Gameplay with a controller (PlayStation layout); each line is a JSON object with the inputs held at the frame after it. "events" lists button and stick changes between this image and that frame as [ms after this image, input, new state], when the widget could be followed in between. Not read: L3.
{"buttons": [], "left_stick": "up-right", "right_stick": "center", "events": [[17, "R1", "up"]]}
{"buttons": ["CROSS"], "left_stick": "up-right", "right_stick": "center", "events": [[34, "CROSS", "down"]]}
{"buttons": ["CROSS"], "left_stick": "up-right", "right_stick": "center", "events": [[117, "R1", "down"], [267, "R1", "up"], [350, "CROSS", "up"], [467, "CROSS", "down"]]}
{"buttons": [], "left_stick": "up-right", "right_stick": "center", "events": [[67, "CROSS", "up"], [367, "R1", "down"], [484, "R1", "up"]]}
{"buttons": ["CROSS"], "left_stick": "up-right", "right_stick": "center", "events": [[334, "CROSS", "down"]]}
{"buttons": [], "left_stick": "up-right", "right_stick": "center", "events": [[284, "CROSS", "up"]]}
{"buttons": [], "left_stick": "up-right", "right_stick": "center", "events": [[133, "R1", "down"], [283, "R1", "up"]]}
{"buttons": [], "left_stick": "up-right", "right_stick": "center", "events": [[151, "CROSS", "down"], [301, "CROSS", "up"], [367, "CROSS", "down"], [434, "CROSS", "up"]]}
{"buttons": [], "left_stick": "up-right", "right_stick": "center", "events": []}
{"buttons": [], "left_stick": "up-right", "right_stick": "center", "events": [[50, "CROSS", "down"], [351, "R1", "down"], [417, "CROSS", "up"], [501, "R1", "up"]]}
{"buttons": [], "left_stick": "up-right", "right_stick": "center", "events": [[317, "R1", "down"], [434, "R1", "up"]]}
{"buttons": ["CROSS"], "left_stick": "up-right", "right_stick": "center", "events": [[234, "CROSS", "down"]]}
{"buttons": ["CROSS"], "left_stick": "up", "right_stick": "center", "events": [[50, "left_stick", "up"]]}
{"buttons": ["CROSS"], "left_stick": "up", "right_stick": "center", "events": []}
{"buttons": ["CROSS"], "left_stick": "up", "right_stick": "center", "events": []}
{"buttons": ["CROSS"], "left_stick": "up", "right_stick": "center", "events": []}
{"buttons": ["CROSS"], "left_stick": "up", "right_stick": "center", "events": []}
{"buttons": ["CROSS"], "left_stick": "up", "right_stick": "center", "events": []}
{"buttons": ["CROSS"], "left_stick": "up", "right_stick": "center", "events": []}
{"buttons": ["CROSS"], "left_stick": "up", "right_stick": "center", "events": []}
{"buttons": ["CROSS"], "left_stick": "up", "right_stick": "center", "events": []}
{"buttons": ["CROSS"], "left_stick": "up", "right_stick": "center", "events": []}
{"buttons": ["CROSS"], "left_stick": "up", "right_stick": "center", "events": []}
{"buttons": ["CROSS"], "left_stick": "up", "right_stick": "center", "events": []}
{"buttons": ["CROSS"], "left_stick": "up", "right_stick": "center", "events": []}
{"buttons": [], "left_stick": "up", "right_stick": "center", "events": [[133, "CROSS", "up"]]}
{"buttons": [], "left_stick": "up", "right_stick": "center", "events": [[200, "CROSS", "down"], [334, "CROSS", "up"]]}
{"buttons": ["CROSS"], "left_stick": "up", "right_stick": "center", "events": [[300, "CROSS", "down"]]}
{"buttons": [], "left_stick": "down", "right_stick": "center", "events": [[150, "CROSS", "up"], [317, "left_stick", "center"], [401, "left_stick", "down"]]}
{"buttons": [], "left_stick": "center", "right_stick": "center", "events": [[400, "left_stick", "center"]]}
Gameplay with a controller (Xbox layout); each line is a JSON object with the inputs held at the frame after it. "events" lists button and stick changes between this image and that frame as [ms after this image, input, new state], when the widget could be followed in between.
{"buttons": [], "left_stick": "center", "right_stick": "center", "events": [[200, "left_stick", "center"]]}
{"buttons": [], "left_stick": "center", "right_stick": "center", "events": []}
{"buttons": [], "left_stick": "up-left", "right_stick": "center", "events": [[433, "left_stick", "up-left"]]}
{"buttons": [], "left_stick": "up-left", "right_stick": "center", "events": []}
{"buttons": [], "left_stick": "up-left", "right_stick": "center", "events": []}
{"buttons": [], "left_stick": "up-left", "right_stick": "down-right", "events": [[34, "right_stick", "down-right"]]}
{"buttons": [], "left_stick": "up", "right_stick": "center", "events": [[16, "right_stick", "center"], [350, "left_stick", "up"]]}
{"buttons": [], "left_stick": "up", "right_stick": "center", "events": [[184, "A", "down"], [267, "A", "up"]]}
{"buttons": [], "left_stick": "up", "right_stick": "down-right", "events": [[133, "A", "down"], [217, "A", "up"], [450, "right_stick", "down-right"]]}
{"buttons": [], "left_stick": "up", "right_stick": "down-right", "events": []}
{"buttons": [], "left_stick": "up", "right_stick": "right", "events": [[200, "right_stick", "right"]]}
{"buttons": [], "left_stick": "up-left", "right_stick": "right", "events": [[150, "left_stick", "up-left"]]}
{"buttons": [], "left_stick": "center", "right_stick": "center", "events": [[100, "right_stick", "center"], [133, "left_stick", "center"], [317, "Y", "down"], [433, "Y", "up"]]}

^^^^

Work item → Transcribe the entries above, every line exactly as it reads.

Answer to this exercise →
Gameplay with a controller (PlayStation layout); each line is a JSON object with the inputs held at the frame after it. "events" lists button and stick changes between this image and that frame as [ms after this image, input, new state], when the widget could be followed in between. Not read: L3.
{"buttons": [], "left_stick": "up-right", "right_stick": "center", "events": [[17, "R1", "up"]]}
{"buttons": ["CROSS"], "left_stick": "up-right", "right_stick": "center", "events": [[34, "CROSS", "down"]]}
{"buttons": ["CROSS"], "left_stick": "up-right", "right_stick": "center", "events": [[117, "R1", "down"], [267, "R1", "up"], [350, "CROSS", "up"], [467, "CROSS", "down"]]}
{"buttons": [], "left_stick": "up-right", "right_stick": "center", "events": [[67, "CROSS", "up"], [367, "R1", "down"], [484, "R1", "up"]]}
{"buttons": ["CROSS"], "left_stick": "up-right", "right_stick": "center", "events": [[334, "CROSS", "down"]]}
{"buttons": [], "left_stick": "up-right", "right_stick": "center", "events": [[284, "CROSS", "up"]]}
{"buttons": [], "left_stick": "up-right", "right_stick": "center", "events": [[133, "R1", "down"], [283, "R1", "up"]]}
{"buttons": [], "left_stick": "up-right", "right_stick": "center", "events": [[151, "CROSS", "down"], [301, "CROSS", "up"], [367, "CROSS", "down"], [434, "CROSS", "up"]]}
{"buttons": [], "left_stick": "up-right", "right_stick": "center", "events": []}
{"buttons": [], "left_stick": "up-right", "right_stick": "center", "events": [[50, "CROSS", "down"], [351, "R1", "down"], [417, "CROSS", "up"], [501, "R1", "up"]]}
{"buttons": [], "left_stick": "up-right", "right_stick": "center", "events": [[317, "R1", "down"], [434, "R1", "up"]]}
{"buttons": ["CROSS"], "left_stick": "up-right", "right_stick": "center", "events": [[234, "CROSS", "down"]]}
{"buttons": ["CROSS"], "left_stick": "up", "right_stick": "center", "events": [[50, "left_stick", "up"]]}
{"buttons": ["CROSS"], "left_stick": "up", "right_stick": "center", "events": []}
{"buttons": ["CROSS"], "left_stick": "up", "right_stick": "center", "events": []}
{"buttons": ["CROSS"], "left_stick": "up", "right_stick": "center", "events": []}
{"buttons": ["CROSS"], "left_stick": "up", "right_stick": "center", "events": []}
{"buttons": ["CROSS"], "left_stick": "up", "right_stick": "center", "events": []}
{"buttons": ["CROSS"], "left_stick": "up", "right_stick": "center", "events": []}
{"buttons": ["CROSS"], "left_stick": "up", "right_stick": "center", "events": []}
{"buttons": ["CROSS"], "left_stick": "up", "right_stick": "center", "events": []}
{"buttons": ["CROSS"], "left_stick": "up", "right_stick": "center", "events": []}
{"buttons": ["CROSS"], "left_stick": "up", "right_stick": "center", "events": []}
{"buttons": ["CROSS"], "left_stick": "up", "right_stick": "center", "events": []}
{"buttons": ["CROSS"], "left_stick": "up", "right_stick": "center", "events": []}
{"buttons": [], "left_stick": "up", "right_stick": "center", "events": [[133, "CROSS", "up"]]}
{"buttons": [], "left_stick": "up", "right_stick": "center", "events": [[200, "CROSS", "down"], [334, "CROSS", "up"]]}
{"buttons": ["CROSS"], "left_stick": "up", "right_stick": "center", "events": [[300, "CROSS", "down"]]}
{"buttons": [], "left_stick": "down", "right_stick": "center", "events": [[150, "CROSS", "up"], [317, "left_stick", "center"], [401, "left_stick", "down"]]}
{"buttons": [], "left_stick": "center", "right_stick": "center", "events": [[400, "left_stick", "center"]]}
Gameplay with a controller (Xbox layout); each line is a JSON object with the inputs held at the frame after it. "events" lists button and stick changes between this image and that frame as [ms after this image, input, new state], when the widget could be followed in between.
{"buttons": [], "left_stick": "center", "right_stick": "center", "events": [[200, "left_stick", "center"]]}
{"buttons": [], "left_stick": "center", "right_stick": "center", "events": []}
{"buttons": [], "left_stick": "up-left", "right_stick": "center", "events": [[433, "left_stick", "up-left"]]}
{"buttons": [], "left_stick": "up-left", "right_stick": "center", "events": []}
{"buttons": [], "left_stick": "up-left", "right_stick": "center", "events": []}
{"buttons": [], "left_stick": "up-left", "right_stick": "down-right", "events": [[34, "right_stick", "down-right"]]}
{"buttons": [], "left_stick": "up", "right_stick": "center", "events": [[16, "right_stick", "center"], [350, "left_stick", "up"]]}
{"buttons": [], "left_stick": "up", "right_stick": "center", "events": [[184, "A", "down"], [267, "A", "up"]]}
{"buttons": [], "left_stick": "up", "right_stick": "down-right", "events": [[133, "A", "down"], [217, "A", "up"], [450, "right_stick", "down-right"]]}
{"buttons": [], "left_stick": "up", "right_stick": "down-right", "events": []}
{"buttons": [], "left_stick": "up", "right_stick": "right", "events": [[200, "right_stick", "right"]]}
{"buttons": [], "left_stick": "up-left", "right_stick": "right", "events": [[150, "left_stick", "up-left"]]}
{"buttons": [], "left_stick": "center", "right_stick": "center", "events": [[100, "right_stick", "center"], [133, "left_stick", "center"], [317, "Y", "down"], [433, "Y", "up"]]}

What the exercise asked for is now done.